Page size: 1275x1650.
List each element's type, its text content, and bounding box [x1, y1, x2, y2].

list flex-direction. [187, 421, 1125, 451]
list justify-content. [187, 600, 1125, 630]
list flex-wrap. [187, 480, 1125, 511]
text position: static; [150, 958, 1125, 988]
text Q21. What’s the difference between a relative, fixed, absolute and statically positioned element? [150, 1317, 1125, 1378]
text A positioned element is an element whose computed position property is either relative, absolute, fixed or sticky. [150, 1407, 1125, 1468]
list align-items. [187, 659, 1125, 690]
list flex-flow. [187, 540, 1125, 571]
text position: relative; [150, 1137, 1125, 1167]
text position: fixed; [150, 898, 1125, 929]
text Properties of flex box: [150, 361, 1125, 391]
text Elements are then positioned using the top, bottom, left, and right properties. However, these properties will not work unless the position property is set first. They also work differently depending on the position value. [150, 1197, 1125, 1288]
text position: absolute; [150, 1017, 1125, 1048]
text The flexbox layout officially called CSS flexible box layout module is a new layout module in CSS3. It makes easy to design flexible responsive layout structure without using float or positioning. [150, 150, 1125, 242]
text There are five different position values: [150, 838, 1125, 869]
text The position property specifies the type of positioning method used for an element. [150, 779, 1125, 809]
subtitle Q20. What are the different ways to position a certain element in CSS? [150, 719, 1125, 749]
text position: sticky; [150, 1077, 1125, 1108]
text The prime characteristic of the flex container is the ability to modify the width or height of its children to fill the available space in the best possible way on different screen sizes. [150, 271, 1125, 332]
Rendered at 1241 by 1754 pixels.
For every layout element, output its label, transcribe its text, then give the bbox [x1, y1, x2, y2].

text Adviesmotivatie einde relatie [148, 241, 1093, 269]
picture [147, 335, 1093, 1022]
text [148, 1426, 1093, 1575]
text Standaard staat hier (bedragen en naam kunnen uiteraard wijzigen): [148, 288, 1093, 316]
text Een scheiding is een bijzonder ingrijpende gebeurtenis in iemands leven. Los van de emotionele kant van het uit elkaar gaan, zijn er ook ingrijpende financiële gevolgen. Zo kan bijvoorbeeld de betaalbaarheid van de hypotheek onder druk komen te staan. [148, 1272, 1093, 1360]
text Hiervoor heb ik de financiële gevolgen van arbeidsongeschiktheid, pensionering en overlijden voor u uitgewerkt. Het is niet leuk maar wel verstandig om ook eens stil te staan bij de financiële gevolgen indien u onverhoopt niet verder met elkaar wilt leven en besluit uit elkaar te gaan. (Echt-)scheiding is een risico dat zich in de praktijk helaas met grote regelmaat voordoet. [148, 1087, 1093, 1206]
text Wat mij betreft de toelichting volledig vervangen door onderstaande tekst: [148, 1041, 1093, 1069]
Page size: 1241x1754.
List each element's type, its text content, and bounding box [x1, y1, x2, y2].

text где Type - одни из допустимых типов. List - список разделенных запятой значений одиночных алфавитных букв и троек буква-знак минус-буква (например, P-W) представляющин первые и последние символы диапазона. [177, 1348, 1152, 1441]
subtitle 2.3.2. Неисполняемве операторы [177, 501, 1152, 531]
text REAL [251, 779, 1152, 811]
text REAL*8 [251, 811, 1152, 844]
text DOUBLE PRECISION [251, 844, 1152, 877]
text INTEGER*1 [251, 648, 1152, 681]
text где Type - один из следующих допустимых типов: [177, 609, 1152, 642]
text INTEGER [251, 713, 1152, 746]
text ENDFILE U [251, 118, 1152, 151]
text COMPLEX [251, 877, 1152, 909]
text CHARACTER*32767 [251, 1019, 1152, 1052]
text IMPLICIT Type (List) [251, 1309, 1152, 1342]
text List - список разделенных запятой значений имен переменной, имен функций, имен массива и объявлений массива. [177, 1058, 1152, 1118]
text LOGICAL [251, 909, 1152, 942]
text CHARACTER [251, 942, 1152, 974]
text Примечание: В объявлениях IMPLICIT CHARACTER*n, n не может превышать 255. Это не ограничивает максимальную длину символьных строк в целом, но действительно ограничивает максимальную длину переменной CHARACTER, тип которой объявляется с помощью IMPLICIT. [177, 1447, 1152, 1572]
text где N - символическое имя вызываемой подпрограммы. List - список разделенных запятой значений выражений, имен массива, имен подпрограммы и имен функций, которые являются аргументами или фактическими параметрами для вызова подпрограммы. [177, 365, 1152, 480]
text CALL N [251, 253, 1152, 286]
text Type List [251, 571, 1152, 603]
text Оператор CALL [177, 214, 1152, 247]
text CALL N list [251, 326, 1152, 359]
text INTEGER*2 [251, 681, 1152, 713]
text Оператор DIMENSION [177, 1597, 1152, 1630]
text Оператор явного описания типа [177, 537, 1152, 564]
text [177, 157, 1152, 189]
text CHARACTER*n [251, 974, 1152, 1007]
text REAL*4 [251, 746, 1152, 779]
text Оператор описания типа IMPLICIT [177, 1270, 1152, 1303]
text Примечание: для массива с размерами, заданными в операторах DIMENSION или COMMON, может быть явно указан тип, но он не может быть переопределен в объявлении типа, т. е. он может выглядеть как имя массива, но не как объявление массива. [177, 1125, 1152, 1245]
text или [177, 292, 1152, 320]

=== Problem statement ===
Retype the entries in full. Keep every line identical.

=== Result for this exercise ===
Page size: 1275x1650.
List each element's type, its text content, and bounding box [x1, y1, x2, y2].

list flex-direction. [187, 421, 1125, 451]
list justify-content. [187, 600, 1125, 630]
list flex-wrap. [187, 480, 1125, 511]
text position: static; [150, 958, 1125, 988]
text Q21. What’s the difference between a relative, fixed, absolute and statically positioned element? [150, 1317, 1125, 1378]
text A positioned element is an element whose computed position property is either relative, absolute, fixed or sticky. [150, 1407, 1125, 1468]
list align-items. [187, 659, 1125, 690]
list flex-flow. [187, 540, 1125, 571]
text position: relative; [150, 1137, 1125, 1167]
text position: fixed; [150, 898, 1125, 929]
text Properties of flex box: [150, 361, 1125, 391]
text Elements are then positioned using the top, bottom, left, and right properties. However, these properties will not work unless the position property is set first. They also work differently depending on the position value. [150, 1197, 1125, 1288]
text position: absolute; [150, 1017, 1125, 1048]
text The flexbox layout officially called CSS flexible box layout module is a new layout module in CSS3. It makes easy to design flexible responsive layout structure without using float or positioning. [150, 150, 1125, 242]
text There are five different position values: [150, 838, 1125, 869]
text The position property specifies the type of positioning method used for an element. [150, 779, 1125, 809]
subtitle Q20. What are the different ways to position a certain element in CSS? [150, 719, 1125, 749]
text position: sticky; [150, 1077, 1125, 1108]
text The prime characteristic of the flex container is the ability to modify the width or height of its children to fill the available space in the best possible way on different screen sizes. [150, 271, 1125, 332]
Rendered at 1241 by 1754 pixels.
For every layout element, output its label, transcribe its text, then give the bbox [x1, y1, x2, y2].

text Adviesmotivatie einde relatie [148, 241, 1093, 269]
picture [147, 335, 1093, 1022]
text [148, 1426, 1093, 1575]
text Standaard staat hier (bedragen en naam kunnen uiteraard wijzigen): [148, 288, 1093, 316]
text Een scheiding is een bijzonder ingrijpende gebeurtenis in iemands leven. Los van de emotionele kant van het uit elkaar gaan, zijn er ook ingrijpende financiële gevolgen. Zo kan bijvoorbeeld de betaalbaarheid van de hypotheek onder druk komen te staan. [148, 1272, 1093, 1360]
text Hiervoor heb ik de financiële gevolgen van arbeidsongeschiktheid, pensionering en overlijden voor u uitgewerkt. Het is niet leuk maar wel verstandig om ook eens stil te staan bij de financiële gevolgen indien u onverhoopt niet verder met elkaar wilt leven en besluit uit elkaar te gaan. (Echt-)scheiding is een risico dat zich in de praktijk helaas met grote regelmaat voordoet. [148, 1087, 1093, 1206]
text Wat mij betreft de toelichting volledig vervangen door onderstaande tekst: [148, 1041, 1093, 1069]
Page size: 1241x1754.
List each element's type, its text content, and bounding box [x1, y1, x2, y2].

text где Type - одни из допустимых типов. List - список разделенных запятой значений одиночных алфавитных букв и троек буква-знак минус-буква (например, P-W) представляющин первые и последние символы диапазона. [177, 1348, 1152, 1441]
subtitle 2.3.2. Неисполняемве операторы [177, 501, 1152, 531]
text REAL [251, 779, 1152, 811]
text REAL*8 [251, 811, 1152, 844]
text DOUBLE PRECISION [251, 844, 1152, 877]
text INTEGER*1 [251, 648, 1152, 681]
text где Type - один из следующих допустимых типов: [177, 609, 1152, 642]
text INTEGER [251, 713, 1152, 746]
text ENDFILE U [251, 118, 1152, 151]
text COMPLEX [251, 877, 1152, 909]
text CHARACTER*32767 [251, 1019, 1152, 1052]
text IMPLICIT Type (List) [251, 1309, 1152, 1342]
text List - список разделенных запятой значений имен переменной, имен функций, имен массива и объявлений массива. [177, 1058, 1152, 1118]
text LOGICAL [251, 909, 1152, 942]
text CHARACTER [251, 942, 1152, 974]
text Примечание: В объявлениях IMPLICIT CHARACTER*n, n не может превышать 255. Это не ограничивает максимальную длину символьных строк в целом, но действительно ограничивает максимальную длину переменной CHARACTER, тип которой объявляется с помощью IMPLICIT. [177, 1447, 1152, 1572]
text где N - символическое имя вызываемой подпрограммы. List - список разделенных запятой значений выражений, имен массива, имен подпрограммы и имен функций, которые являются аргументами или фактическими параметрами для вызова подпрограммы. [177, 365, 1152, 480]
text CALL N [251, 253, 1152, 286]
text Type List [251, 571, 1152, 603]
text Оператор CALL [177, 214, 1152, 247]
text CALL N list [251, 326, 1152, 359]
text INTEGER*2 [251, 681, 1152, 713]
text Оператор DIMENSION [177, 1597, 1152, 1630]
text Оператор явного описания типа [177, 537, 1152, 564]
text [177, 157, 1152, 189]
text CHARACTER*n [251, 974, 1152, 1007]
text REAL*4 [251, 746, 1152, 779]
text Оператор описания типа IMPLICIT [177, 1270, 1152, 1303]
text Примечание: для массива с размерами, заданными в операторах DIMENSION или COMMON, может быть явно указан тип, но он не может быть переопределен в объявлении типа, т. е. он может выглядеть как имя массива, но не как объявление массива. [177, 1125, 1152, 1245]
text или [177, 292, 1152, 320]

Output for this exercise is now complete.